## Task instructions
The entire set of lines below should be copied exactly.

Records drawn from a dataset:
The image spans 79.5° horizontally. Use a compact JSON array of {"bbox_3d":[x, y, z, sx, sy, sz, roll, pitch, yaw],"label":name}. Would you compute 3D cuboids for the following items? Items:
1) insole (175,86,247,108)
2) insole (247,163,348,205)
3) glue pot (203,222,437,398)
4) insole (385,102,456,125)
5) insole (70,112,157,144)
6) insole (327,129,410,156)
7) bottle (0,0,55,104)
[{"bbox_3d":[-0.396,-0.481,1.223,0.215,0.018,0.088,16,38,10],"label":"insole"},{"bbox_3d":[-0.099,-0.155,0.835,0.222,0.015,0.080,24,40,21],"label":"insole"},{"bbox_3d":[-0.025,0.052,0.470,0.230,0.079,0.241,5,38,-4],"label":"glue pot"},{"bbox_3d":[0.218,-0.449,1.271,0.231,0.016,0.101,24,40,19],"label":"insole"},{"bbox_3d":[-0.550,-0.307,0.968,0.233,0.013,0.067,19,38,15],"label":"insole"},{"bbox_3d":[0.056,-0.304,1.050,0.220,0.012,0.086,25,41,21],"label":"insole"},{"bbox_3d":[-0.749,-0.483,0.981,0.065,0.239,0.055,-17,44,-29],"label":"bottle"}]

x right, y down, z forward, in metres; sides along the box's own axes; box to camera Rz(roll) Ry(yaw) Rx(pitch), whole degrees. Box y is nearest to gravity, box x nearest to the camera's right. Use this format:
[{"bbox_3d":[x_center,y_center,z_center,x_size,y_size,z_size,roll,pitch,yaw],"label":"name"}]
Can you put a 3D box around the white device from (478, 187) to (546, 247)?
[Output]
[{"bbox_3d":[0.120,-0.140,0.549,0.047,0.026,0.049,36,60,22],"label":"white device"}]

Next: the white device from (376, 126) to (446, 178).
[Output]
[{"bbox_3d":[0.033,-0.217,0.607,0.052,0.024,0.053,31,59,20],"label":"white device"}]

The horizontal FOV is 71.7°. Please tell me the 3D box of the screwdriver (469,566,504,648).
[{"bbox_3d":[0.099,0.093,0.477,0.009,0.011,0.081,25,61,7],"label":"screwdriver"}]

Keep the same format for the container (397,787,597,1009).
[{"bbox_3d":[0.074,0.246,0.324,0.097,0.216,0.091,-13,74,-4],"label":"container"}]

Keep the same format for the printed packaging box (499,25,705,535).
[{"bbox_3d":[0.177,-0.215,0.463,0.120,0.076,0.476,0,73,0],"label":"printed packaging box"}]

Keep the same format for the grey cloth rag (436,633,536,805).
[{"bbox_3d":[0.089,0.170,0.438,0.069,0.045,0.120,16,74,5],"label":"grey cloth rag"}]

## Task output
The image spans 79.5° horizontally. Use a compact JSON array of {"bbox_3d":[x, y, z, sx, sy, sz, roll, pitch, yaw],"label":name}. Would you compute 3D cuboids for the following items? Items:
1) insole (175,86,247,108)
2) insole (247,163,348,205)
3) glue pot (203,222,437,398)
4) insole (385,102,456,125)
5) insole (70,112,157,144)
6) insole (327,129,410,156)
7) bottle (0,0,55,104)
[{"bbox_3d":[-0.396,-0.481,1.223,0.215,0.018,0.088,16,38,10],"label":"insole"},{"bbox_3d":[-0.099,-0.155,0.835,0.222,0.015,0.080,24,40,21],"label":"insole"},{"bbox_3d":[-0.025,0.052,0.470,0.230,0.079,0.241,5,38,-4],"label":"glue pot"},{"bbox_3d":[0.218,-0.449,1.271,0.231,0.016,0.101,24,40,19],"label":"insole"},{"bbox_3d":[-0.550,-0.307,0.968,0.233,0.013,0.067,19,38,15],"label":"insole"},{"bbox_3d":[0.056,-0.304,1.050,0.220,0.012,0.086,25,41,21],"label":"insole"},{"bbox_3d":[-0.749,-0.483,0.981,0.065,0.239,0.055,-17,44,-29],"label":"bottle"}]

x right, y down, z forward, in metres; sides along the box's own axes; box to camera Rz(roll) Ry(yaw) Rx(pitch), whole degrees. Box y is nearest to gravity, box x nearest to the camera's right. Use this format:
[{"bbox_3d":[x_center,y_center,z_center,x_size,y_size,z_size,roll,pitch,yaw],"label":"name"}]
Can you put a 3D box around the white device from (478, 187) to (546, 247)?
[Output]
[{"bbox_3d":[0.120,-0.140,0.549,0.047,0.026,0.049,36,60,22],"label":"white device"}]

Next: the white device from (376, 126) to (446, 178).
[Output]
[{"bbox_3d":[0.033,-0.217,0.607,0.052,0.024,0.053,31,59,20],"label":"white device"}]

The horizontal FOV is 71.7°. Please tell me the 3D box of the screwdriver (469,566,504,648).
[{"bbox_3d":[0.099,0.093,0.477,0.009,0.011,0.081,25,61,7],"label":"screwdriver"}]

Keep the same format for the container (397,787,597,1009).
[{"bbox_3d":[0.074,0.246,0.324,0.097,0.216,0.091,-13,74,-4],"label":"container"}]

Keep the same format for the printed packaging box (499,25,705,535).
[{"bbox_3d":[0.177,-0.215,0.463,0.120,0.076,0.476,0,73,0],"label":"printed packaging box"}]

Keep the same format for the grey cloth rag (436,633,536,805).
[{"bbox_3d":[0.089,0.170,0.438,0.069,0.045,0.120,16,74,5],"label":"grey cloth rag"}]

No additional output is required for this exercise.